As I just reported, the Mennonite and Episcopal churches voted to reject or table divestment resolutions this week. But, at its 2015 Synod, the United Church of Christ voted overwhelmingly to divest from companies said to “profit from the occupation of the Palestinian territories.” The vote took place on Tuesday. On the same day, a resolution declaring Israel an apartheid state failed, but only because it needed a 2/3 majority to pass. That a narrow majority of delegates voted for even this latter resolution is astounding, not least because its preamble treats as an act of aggression Israel’s War of Independence, in which Israel repulsed the attack of Palestinian Arabs and of five Arab armies, joined in a determination not to see the British Mandate in Palestine divided between Jews and Arabs. But then, UCC leaders are evidently prepared to be swayed by the church’s Palestine-Israel network which, as I have documented here, directs those who wish to educate themselves about the Israeli-Palestinian conflicts to a site that publishes such gems as “Why the World Should Not Be Controlled by the Zionist Jews.” One cannot escape the conclusion that the majority of the UCC delegates are either very radical or very ignorant; or perhaps one needn’t choose.

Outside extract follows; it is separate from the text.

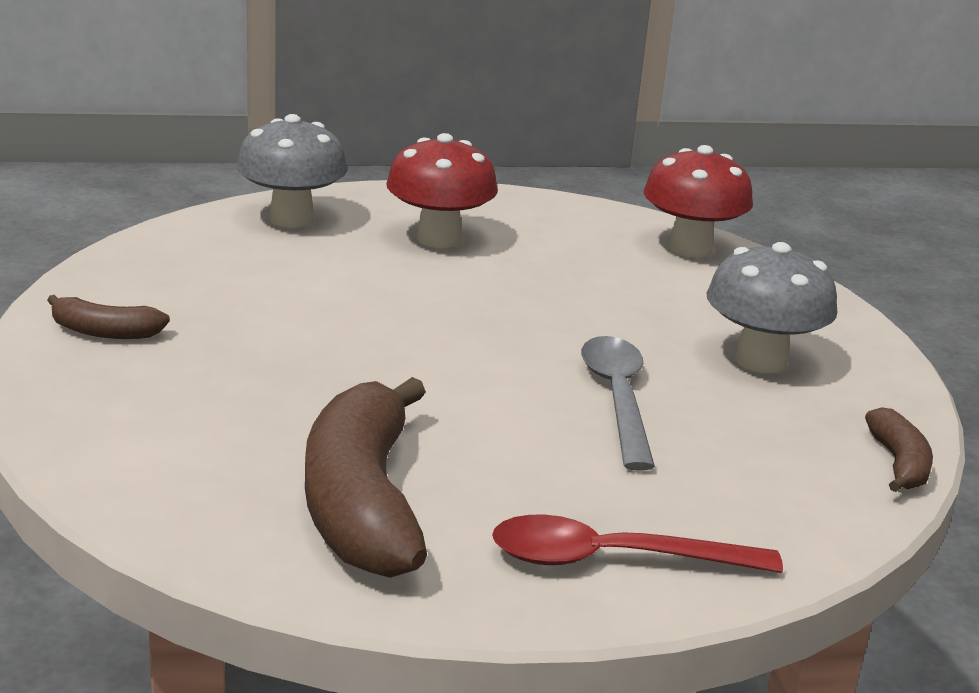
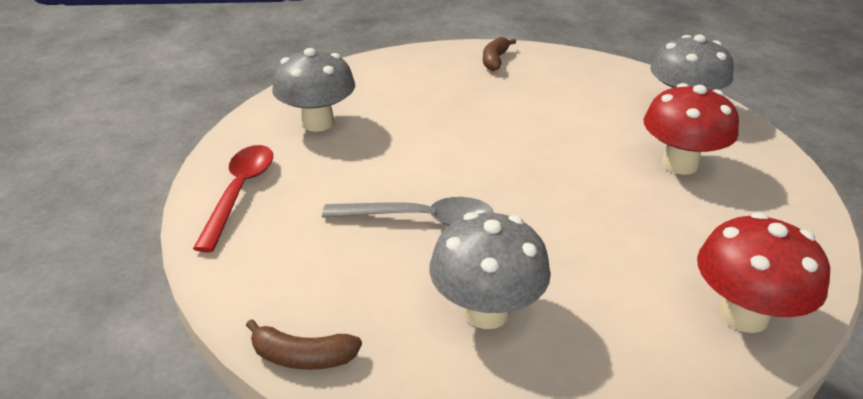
camera: 100 degrees right, 10 degrees up
brown banana [305,377,427,578] -> grey mushroom [272,48,355,132]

Although one cannot deny that this turn of events is a victory for the movement to boycott Israel, I doubt it is a significant one. First, as Jonathan Rynhold has explained in his recent The Arab-Israeli Conflict in American Political Culture, hostility toward Israel is a great mainline Protestant tradition. Henry Van Dusen, no fringe figure he, was more provocative than but not unrepresentative of elite mainline opinion when he described Israel’s actions in the Six Day Way as “the most violent, ruthless (and successful) aggression since Hitler’s blitzkrieg across Western Europe in the summer of 1940, aiming not at victory but at annihilation.”
Second, as the reference to mainline “elite” opinion is meant to suggest, there is no reason to think that the actions of the delegates, any more than the divestment actions of the General Assembly of the Presbyterian Church (U.S.A.) last year, represent the opinion of mainline rank and file. An April 2014 poll by the Pew Research Center found that 49 percent of white mainline Protestants sympathized with Israel more than the Palestinians, compared to just 11 percent who sympathized more with the Palestinians. That is not much different from the U.S. average. Similarly, although the delegates at the Synod plainly think that even the Obama administration is not hostile enough to Israel, the poll finds that a plurality of white mainline Protestants (42 percent) think the Obama administration’s level of support is right. Twenty-four percent think President Obama supports the Palestinians too much and only 7 percent think he supports Israel too much. Again, this is hardly different from all Americans polled. A February 2015 poll, also conducted by Pew, found that 43 percent of white mainline Protestants held a favorable view of Israeli Prime Minister Benjamin Netanyahu compared to 24 percent who held an unfavorable opinion. That’s slightly better than Netanyahu fared with the U.S. adult population overall. In short, mainline leadership appears far, indeed, from mainline non-elites on Israel.
Third and finally, the UCC is small and getting smaller, presently accounting for four-tenths of one percent of the adult U.S. population. Between 2000 and 2010, the UCC lost over 300,000 members, an astronomical loss for a group that, in fall 2014, put its membership at less than a million. Of those who remain, 67% are 50 or over.
No one should be losing any sleep over this.